When talking about how they begin their projects, Silicon Valley entrepreneurs love to use the Ray Bradbury quote, "Jump off the cliff and learn how to make wings on the way down." This is the only way I've found to get any major habit formed. You have to first dive in recklessly, and then start planning once you've proven you can do it consistently. Specifically in that order. The trick after using that initial spark is to figure out how to keep things running even when you're not inspired. Because eventually there will be days when streaming won't be fun. It won't be every day, but they will come, and these days are the ones that unmake most streamers. One of my all-time favorite quotes is from artist Chuck Close, who said, "Inspiration is for amateurs - the rest of us just show up and get to work."


During this time, you're going to notice a few things different about Twitch streaming itself. You're not the only person who's at home all day, after all. Everyone is in the same boat. That means your whole household and and all the households nearby are also on their couch downloading and uploading to their hearts' content. Your internet speeds won't be the same as they were a month ago- you'll likely have to lower your bitrate or resolution settings to make your stream avoid cutting out.

The Twitch servers are experiencing a similar concept on their side too. Because so many people are at home now, many of them are using their increased hours to stream more than they usually would. This huge boost in activity means your streams are much less likely to be given variable quality settings for viewers with slower internet connections. Did you ever notice on some streams that you can change the video resolution from 1080 to 720, 480, 360 or 160p to help the stream load, but sometimes on a stream it only says 'Source' resolution is available and you can't change it? That's because having multiple quality options is a privilege to everyone but Partnered streamers, not an expectation. Whether you get these settings is randomly selected each time you go live, based on the current Twitch server load. And the server load is heavy right now, so your stream is likely to be available only at the exact resolution and bitrate you're outputting during the quarantine, without the ability for viewers to turn it down. Another reason not to overdo it with your output settings.

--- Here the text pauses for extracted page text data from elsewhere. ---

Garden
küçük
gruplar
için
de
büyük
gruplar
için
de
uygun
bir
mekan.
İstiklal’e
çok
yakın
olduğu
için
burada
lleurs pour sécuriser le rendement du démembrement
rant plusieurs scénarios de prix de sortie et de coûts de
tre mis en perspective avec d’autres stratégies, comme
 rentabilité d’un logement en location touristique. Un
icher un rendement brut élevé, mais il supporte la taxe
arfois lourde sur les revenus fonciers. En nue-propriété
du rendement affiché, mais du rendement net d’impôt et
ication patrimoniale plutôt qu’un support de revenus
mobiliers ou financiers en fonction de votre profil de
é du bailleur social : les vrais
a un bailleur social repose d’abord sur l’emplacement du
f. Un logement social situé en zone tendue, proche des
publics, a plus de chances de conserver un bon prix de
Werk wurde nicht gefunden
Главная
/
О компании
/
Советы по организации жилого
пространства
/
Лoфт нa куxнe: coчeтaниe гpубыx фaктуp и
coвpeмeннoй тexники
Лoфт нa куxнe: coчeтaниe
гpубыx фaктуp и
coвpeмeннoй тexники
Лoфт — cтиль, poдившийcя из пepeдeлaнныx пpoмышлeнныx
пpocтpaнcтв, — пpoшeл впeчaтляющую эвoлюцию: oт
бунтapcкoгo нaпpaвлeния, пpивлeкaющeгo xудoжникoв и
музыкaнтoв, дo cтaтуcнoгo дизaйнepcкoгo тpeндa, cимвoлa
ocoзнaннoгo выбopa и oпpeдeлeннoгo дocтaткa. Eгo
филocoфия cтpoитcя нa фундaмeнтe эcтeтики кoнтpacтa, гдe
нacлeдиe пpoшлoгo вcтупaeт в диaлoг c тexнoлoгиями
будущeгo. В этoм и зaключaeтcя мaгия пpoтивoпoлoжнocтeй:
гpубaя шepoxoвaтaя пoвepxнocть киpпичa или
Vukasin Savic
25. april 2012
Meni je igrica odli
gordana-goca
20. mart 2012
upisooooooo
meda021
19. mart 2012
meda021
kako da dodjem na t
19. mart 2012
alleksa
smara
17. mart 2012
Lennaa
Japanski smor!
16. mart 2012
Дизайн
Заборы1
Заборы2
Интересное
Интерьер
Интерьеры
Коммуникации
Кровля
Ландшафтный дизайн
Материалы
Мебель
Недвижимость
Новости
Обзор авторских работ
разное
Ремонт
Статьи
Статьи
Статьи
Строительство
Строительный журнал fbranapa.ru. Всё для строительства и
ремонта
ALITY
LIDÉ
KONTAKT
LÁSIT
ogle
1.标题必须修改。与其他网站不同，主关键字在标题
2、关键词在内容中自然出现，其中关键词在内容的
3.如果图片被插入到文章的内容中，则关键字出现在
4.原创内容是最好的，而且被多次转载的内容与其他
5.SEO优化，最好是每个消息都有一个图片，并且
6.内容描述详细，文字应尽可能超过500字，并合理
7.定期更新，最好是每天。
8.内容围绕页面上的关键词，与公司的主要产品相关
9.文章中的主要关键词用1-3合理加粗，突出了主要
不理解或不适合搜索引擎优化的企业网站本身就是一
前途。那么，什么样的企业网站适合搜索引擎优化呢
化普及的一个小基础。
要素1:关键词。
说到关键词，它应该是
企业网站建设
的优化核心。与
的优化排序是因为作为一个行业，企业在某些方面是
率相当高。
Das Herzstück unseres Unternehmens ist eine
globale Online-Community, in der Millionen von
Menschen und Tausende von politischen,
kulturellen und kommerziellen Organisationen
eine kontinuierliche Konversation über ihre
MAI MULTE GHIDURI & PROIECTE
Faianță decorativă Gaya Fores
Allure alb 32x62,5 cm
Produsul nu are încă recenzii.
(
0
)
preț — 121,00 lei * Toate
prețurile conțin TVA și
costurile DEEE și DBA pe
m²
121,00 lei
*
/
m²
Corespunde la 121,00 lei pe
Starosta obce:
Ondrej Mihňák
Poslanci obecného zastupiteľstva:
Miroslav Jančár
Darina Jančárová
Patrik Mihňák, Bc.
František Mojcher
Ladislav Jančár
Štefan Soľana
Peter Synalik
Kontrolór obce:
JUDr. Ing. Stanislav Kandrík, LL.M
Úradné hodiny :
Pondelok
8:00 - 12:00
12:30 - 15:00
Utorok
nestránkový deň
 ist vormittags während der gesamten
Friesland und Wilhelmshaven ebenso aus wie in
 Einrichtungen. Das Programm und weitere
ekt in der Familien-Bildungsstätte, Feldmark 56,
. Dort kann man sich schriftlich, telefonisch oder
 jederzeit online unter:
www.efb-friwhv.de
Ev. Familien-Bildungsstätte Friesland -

During this time, you may also receive fewer audience members than you would have a month ago. This will either be due to more choices for viewers because of increased saturation of streamers going live, or your stream not loading on viewers' computers due to a lack of variable quality settings. Don't let this discourage you. As we've established in previous entries, you're not streaming for a fickle viewer number, you're streaming because it's what you love to do. Let this be your time to decompress while enjoying a video game or favorite activity on camera, appreciate and engage with the viewers who do join, and build rock-solid streaming habits so you'll have them in place once everything is back to normal. Even if you have lower numbers, people are looking to be entertained right now. Those few people on your stream today might really appreciate you taking their mind off their troubles for a while. So don't let the quarantine's disadvantages stop you from doing what you love doing. Stay at home and build your Twitch streaming dream!